Respuesta :
Answer:
11.34 grams of nitrogen monoxide can be formed.
The limiting reactant is O2. N2 is in excess. There will remain 4.56 grams N2.
Explanation:
Step 1: Data given
Mass of nitrogen gas = 9.86 grams
Molar mass of nitrogen gas (N2) = 28.0 g/mol
Mass of oxygen gas (O2) = 6.06 grams
Molar mass O2 = 32.0 g/mol
Step 2: The balanced equation
nitrogen(g) + oxygen(g) → nitrogen monoxide(g)
N2(g) + O2(g) → 2NO(g)
Step 3: Calculate moles
Moles = mass / molar mass
Moles N2 = 9.86 grams / 28.0 g/mol
Moles N2 = 0.352 moles
Moles O2 = 6.06 grams / 32.0 g/mol
Moles O2 = 0.189 moles
Step 4: Calculate the limiting reactant
For 1 mol N2 we need 1 moles O2 to produce 2 moles NO
O2 is the limiting reactant. It will completely be consumed (0.189 moles).

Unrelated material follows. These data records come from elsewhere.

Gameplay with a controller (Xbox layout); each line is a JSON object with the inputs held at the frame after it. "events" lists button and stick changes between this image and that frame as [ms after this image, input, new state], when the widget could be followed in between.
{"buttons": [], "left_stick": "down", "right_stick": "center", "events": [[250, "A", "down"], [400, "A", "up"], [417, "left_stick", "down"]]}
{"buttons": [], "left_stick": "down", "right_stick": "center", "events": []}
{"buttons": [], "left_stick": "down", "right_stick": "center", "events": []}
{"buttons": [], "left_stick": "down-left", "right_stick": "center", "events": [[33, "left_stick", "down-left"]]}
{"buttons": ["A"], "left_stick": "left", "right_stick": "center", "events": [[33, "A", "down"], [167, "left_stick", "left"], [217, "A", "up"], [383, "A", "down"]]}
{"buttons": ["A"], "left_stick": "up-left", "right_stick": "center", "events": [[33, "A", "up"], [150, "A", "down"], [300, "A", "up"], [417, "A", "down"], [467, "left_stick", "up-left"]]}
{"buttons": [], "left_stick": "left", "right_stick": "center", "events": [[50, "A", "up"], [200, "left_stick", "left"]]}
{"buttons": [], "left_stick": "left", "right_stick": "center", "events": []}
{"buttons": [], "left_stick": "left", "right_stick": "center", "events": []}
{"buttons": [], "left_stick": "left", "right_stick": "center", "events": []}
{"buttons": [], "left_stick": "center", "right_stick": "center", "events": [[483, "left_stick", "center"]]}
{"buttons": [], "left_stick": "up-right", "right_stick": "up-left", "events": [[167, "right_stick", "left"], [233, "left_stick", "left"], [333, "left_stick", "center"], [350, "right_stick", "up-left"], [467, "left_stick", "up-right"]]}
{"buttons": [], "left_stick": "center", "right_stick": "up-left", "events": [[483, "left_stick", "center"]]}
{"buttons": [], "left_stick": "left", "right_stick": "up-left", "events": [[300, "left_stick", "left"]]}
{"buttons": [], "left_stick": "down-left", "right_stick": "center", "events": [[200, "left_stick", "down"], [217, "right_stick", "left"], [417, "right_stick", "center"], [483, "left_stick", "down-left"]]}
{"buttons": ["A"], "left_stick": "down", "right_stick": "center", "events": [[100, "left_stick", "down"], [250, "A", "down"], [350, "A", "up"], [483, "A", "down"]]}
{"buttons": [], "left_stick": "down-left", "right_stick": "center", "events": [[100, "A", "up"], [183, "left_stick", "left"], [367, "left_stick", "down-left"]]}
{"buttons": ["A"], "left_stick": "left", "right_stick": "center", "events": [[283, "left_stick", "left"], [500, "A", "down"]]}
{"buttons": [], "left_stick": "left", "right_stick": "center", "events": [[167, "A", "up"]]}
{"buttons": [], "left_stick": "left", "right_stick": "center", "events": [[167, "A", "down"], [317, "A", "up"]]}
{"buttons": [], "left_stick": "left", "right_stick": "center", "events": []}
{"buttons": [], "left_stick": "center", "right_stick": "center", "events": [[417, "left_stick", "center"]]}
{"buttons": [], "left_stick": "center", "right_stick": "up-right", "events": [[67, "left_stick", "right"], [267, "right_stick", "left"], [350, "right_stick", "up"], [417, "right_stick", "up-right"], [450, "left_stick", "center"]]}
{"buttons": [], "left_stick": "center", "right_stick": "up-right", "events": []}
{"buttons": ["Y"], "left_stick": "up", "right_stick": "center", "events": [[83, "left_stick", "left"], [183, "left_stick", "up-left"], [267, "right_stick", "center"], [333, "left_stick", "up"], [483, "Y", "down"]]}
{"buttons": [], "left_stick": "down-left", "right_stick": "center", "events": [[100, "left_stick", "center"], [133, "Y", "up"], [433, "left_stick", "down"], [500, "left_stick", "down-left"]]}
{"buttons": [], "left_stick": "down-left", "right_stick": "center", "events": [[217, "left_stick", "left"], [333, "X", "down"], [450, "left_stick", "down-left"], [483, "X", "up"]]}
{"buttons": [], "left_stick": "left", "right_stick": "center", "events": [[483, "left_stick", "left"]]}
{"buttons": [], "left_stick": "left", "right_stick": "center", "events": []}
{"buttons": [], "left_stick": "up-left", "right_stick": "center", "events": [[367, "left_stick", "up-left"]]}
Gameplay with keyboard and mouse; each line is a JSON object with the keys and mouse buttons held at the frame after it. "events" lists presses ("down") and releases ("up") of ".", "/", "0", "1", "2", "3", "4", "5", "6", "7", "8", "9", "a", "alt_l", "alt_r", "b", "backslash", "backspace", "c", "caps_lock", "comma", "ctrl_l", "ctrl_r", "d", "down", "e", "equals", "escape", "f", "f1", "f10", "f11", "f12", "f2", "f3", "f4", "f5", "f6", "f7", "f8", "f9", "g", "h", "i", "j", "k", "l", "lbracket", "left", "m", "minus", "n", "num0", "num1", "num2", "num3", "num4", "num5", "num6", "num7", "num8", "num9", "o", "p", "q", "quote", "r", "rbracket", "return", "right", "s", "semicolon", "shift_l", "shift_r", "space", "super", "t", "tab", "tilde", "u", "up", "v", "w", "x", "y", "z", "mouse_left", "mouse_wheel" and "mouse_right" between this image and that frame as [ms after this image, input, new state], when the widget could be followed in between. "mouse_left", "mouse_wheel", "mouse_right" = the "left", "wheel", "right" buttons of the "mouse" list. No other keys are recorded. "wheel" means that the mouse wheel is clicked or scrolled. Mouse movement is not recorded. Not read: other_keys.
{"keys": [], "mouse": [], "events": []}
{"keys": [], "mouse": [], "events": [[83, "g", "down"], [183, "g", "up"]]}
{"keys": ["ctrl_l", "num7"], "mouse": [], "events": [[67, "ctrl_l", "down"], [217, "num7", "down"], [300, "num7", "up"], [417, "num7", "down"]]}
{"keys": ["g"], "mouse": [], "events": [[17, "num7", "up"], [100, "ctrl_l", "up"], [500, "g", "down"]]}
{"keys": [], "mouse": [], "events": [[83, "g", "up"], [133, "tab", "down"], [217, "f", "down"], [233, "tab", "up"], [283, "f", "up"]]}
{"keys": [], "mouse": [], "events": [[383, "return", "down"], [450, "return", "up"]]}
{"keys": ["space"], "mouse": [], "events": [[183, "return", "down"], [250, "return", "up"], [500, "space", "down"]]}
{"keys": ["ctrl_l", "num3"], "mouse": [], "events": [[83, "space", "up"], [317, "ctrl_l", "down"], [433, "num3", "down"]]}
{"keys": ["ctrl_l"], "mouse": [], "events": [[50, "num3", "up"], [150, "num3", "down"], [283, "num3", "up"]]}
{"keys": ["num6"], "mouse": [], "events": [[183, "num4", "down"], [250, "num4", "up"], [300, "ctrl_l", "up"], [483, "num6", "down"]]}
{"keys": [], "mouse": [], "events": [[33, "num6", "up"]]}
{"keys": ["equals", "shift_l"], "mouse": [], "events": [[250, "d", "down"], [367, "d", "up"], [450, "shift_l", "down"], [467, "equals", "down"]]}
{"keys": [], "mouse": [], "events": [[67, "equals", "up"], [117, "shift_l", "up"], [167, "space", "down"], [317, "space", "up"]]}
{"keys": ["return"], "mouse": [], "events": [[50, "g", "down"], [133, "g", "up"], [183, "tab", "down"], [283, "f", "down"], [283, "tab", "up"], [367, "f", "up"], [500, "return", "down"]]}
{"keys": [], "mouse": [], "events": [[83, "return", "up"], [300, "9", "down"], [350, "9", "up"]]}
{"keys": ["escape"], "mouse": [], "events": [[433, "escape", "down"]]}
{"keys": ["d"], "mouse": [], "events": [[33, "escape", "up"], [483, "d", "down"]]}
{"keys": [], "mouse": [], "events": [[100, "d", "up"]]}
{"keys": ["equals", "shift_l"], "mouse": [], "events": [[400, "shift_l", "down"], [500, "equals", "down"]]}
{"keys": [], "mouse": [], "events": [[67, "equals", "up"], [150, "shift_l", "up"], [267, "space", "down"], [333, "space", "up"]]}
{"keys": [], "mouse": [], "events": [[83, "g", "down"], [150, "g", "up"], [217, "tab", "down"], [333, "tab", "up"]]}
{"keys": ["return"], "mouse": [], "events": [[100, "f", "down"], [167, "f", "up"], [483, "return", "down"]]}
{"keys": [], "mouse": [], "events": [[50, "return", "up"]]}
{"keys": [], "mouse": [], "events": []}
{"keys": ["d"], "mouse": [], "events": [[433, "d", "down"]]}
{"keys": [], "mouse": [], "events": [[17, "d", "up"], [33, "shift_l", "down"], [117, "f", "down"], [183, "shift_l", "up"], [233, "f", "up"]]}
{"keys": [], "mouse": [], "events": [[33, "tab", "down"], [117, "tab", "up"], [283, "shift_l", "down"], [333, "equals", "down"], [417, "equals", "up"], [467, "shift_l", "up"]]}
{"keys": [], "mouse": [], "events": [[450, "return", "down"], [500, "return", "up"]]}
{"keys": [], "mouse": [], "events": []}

N2 is in excess. There will react 0.189 moles
There will remain 0.352 - 0.189 = 0.163 moles
Step 5: Calculate mass of excess
Mass N2 = 0.163 moles * 28.0 g/mol
Mass N2 = 4.56 grams
Step 6: Calculate moles NO
For 1 mol N2 we need 1 mol O2 to produce 2 moles NO
For 0.189 moles O2 we'll have 2* 0.189 = 0.378 moles NO
Step 7: Calculate mass NO
Mass NO = moles NO * molar mass NO
Mass NO = 0.378 moles * 30.01 g/mol
Mass NO = 11.34 grams
11.34 grams of nitrogen monoxide can be formed.
The limiting reactant is O2. N2 is in excess. There will remain 4.56 grams N2.